Once the line with "X290340Y2229998D01*" is found in the entries below, print it and each following line exactly, stopping after the line with "X300340Y1210000D02*"; print nothing else.

----

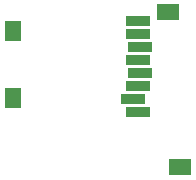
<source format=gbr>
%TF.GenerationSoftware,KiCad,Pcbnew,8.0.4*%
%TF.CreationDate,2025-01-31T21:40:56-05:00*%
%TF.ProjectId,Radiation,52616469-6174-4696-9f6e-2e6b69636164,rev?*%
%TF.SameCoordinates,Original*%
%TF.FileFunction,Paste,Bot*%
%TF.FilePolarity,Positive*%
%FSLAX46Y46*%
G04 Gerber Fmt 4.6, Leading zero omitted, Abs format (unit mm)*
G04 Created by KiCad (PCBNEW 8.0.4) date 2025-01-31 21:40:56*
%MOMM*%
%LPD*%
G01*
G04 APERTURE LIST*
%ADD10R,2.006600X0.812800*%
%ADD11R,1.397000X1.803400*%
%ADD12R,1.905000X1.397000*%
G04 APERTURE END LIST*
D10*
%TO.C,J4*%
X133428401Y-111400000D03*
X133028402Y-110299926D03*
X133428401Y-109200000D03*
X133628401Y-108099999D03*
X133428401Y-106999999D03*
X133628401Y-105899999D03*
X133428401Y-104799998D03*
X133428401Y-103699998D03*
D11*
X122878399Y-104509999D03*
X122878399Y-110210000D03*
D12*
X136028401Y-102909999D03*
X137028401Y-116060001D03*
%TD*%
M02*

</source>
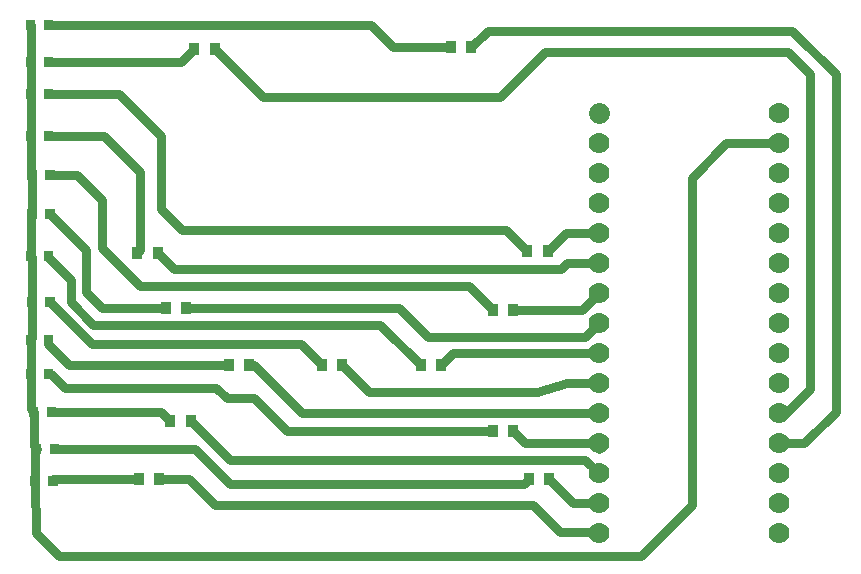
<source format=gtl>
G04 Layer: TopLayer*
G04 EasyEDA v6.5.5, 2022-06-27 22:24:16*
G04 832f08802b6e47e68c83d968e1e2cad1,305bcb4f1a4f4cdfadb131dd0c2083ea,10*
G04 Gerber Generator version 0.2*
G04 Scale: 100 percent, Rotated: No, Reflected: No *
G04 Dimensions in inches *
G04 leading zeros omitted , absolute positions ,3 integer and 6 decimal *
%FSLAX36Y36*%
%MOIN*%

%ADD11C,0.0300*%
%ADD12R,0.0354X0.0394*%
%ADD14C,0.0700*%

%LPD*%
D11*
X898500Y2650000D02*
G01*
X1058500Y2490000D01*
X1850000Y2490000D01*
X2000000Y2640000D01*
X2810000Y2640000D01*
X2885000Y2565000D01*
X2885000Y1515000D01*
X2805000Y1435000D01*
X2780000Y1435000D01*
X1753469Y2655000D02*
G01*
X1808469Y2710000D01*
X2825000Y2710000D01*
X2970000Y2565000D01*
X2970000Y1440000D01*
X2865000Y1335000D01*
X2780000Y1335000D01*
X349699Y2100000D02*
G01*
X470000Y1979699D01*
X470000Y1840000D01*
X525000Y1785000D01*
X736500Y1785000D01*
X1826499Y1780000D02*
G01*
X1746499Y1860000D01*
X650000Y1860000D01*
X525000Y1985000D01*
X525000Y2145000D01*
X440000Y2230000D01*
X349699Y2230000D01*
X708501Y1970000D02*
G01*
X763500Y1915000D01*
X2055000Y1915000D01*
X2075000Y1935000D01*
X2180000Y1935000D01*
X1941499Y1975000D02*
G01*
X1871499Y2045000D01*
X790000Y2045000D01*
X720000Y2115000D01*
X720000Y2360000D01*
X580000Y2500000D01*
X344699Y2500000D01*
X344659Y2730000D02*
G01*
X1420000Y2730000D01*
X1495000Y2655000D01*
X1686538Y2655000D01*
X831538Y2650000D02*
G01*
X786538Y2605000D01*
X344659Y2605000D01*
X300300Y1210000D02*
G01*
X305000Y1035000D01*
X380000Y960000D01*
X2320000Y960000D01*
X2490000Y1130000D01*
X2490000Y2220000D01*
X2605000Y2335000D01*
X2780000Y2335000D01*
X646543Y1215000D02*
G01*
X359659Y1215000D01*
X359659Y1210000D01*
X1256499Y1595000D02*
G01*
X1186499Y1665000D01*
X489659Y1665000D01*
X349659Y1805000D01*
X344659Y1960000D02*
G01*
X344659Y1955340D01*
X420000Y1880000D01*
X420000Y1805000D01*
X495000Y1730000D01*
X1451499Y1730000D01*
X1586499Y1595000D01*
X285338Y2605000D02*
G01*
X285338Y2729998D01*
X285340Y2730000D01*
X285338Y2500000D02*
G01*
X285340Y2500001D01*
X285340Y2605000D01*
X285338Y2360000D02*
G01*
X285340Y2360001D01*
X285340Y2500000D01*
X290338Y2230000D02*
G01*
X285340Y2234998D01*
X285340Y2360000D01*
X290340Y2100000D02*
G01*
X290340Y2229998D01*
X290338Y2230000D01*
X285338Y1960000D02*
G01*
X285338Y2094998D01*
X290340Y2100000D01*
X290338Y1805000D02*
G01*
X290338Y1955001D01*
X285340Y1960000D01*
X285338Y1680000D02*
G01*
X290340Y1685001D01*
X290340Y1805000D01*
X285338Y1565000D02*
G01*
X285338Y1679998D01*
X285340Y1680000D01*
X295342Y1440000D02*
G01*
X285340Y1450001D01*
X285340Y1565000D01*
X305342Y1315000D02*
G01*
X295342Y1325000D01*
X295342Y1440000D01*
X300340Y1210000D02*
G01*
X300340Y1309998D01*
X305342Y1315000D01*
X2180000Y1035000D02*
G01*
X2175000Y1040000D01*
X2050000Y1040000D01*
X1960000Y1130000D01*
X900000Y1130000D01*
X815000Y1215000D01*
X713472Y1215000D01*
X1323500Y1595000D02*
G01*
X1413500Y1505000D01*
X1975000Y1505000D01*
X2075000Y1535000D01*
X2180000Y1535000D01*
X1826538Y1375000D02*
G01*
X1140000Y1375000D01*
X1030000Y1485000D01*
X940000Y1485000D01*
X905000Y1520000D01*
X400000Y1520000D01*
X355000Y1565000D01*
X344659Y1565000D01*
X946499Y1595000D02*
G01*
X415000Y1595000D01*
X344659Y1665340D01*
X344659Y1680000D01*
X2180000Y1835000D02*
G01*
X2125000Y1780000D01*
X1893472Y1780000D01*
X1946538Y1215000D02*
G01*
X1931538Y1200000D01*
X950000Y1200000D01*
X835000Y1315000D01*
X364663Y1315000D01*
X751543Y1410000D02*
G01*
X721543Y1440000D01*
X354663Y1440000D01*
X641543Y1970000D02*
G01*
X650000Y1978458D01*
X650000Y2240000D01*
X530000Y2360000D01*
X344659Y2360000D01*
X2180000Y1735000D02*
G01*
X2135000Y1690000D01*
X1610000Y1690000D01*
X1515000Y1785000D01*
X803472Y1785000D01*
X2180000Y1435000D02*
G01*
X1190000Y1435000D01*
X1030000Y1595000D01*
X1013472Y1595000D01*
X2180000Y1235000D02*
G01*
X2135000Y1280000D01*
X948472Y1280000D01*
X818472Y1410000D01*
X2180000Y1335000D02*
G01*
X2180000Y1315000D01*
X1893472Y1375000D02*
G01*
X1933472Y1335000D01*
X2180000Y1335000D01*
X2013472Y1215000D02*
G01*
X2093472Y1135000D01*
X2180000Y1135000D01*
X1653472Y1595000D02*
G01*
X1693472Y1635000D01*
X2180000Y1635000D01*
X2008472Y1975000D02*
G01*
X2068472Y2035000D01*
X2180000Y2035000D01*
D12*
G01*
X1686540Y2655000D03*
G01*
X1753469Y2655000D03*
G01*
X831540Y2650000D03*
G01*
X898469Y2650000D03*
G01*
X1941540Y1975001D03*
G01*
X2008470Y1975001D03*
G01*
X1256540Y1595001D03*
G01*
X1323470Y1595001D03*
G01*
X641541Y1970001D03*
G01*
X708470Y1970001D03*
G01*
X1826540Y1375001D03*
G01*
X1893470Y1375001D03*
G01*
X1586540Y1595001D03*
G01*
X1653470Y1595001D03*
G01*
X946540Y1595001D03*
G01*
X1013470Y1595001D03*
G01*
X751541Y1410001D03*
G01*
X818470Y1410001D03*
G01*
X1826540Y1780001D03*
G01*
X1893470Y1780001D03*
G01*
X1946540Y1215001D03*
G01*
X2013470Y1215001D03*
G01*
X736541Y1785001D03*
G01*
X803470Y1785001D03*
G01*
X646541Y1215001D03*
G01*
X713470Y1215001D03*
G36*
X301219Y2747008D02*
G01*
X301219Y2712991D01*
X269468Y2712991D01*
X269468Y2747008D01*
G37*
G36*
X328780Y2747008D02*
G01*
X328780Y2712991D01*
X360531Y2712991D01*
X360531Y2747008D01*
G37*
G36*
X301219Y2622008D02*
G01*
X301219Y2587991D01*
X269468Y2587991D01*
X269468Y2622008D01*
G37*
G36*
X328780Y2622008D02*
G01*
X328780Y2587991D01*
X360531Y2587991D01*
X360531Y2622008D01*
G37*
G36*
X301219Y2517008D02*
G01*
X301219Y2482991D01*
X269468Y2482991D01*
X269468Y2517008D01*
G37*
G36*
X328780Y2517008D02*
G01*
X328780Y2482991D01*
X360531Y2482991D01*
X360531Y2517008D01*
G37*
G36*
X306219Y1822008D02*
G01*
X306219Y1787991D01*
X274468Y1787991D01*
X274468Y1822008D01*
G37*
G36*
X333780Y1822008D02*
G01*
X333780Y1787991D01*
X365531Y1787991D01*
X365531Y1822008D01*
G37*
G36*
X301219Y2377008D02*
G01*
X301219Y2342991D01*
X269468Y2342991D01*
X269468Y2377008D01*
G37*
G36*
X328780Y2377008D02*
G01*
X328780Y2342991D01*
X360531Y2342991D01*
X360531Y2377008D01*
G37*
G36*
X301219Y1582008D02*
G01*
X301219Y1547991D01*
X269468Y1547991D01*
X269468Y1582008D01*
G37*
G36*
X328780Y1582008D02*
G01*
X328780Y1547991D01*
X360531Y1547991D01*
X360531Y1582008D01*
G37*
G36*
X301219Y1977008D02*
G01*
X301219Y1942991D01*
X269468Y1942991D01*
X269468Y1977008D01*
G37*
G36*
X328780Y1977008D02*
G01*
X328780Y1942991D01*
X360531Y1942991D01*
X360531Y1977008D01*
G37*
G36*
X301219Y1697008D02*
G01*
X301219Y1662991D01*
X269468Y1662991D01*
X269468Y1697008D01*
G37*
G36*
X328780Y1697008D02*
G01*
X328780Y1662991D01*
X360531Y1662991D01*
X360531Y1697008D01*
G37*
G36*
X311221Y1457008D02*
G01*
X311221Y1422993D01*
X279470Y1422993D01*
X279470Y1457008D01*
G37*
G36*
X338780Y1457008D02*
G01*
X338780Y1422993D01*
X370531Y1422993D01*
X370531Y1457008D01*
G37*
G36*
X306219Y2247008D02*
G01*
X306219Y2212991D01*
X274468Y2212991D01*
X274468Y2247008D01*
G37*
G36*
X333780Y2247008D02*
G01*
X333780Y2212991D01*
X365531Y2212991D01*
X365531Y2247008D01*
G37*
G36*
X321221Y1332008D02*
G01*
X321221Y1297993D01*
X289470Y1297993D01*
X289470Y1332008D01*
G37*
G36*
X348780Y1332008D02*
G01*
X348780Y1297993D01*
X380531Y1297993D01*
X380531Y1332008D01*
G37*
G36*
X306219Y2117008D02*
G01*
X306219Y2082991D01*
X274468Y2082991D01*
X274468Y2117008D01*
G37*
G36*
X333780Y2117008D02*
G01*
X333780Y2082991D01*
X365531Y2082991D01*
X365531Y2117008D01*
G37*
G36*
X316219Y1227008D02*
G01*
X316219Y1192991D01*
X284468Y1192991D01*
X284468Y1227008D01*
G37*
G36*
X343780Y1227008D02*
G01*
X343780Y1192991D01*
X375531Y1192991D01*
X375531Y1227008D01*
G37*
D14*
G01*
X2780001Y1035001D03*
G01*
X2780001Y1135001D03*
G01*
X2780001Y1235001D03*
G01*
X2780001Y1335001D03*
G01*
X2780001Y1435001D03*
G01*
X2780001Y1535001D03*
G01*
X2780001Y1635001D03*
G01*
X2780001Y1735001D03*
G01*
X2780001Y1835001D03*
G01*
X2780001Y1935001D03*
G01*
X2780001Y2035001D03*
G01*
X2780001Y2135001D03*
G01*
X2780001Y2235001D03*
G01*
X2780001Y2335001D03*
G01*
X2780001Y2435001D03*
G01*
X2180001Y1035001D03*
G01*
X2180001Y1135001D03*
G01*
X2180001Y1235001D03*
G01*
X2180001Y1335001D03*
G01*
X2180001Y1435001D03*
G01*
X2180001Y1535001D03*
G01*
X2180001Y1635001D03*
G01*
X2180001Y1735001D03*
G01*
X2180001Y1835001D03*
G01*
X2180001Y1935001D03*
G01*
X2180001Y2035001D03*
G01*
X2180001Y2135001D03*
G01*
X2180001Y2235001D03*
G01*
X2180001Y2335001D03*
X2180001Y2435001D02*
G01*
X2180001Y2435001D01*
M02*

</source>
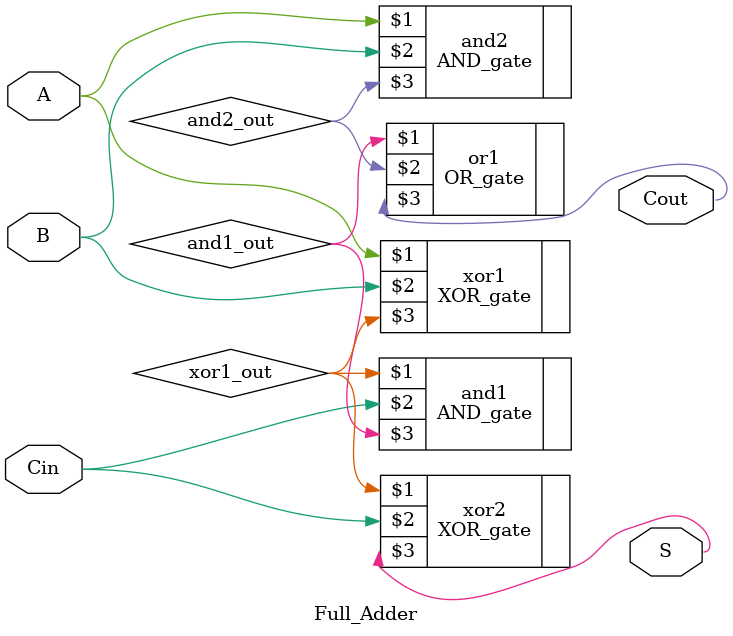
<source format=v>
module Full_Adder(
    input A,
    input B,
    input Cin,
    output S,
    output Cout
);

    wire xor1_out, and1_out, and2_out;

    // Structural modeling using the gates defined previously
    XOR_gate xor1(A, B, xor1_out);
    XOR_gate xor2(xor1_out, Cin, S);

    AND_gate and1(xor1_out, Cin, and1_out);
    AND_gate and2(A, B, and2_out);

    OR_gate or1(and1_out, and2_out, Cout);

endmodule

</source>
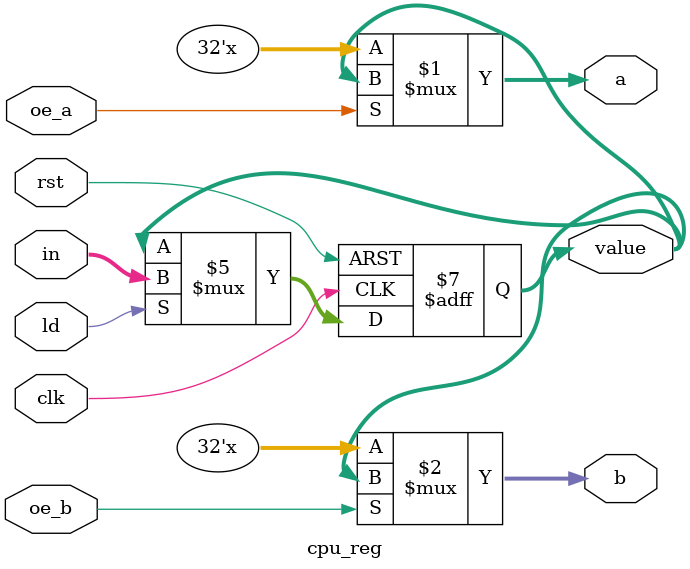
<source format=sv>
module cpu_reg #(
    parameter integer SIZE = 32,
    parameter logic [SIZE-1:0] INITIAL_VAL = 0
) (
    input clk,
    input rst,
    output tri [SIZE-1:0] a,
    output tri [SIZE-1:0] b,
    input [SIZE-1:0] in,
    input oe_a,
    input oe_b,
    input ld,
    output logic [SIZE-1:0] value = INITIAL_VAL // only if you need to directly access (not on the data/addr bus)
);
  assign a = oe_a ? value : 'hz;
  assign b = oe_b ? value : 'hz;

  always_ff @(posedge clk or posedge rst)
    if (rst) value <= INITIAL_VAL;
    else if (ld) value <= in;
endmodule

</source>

----

__WRITTEN RESPONSE__.
X290340Y2229998D01*
X290338Y2230000D01*
X285338Y1960000D02*
G01*
X285338Y2094998D01*
X290340Y2100000D01*
X290338Y1805000D02*
G01*
X290338Y1955001D01*
X285340Y1960000D01*
X285338Y1680000D02*
G01*
X290340Y1685001D01*
X290340Y1805000D01*
X285338Y1565000D02*
G01*
X285338Y1679998D01*
X285340Y1680000D01*
X295342Y1440000D02*
G01*
X285340Y1450001D01*
X285340Y1565000D01*
X305342Y1315000D02*
G01*
X295342Y1325000D01*
X295342Y1440000D01*
X300340Y1210000D02*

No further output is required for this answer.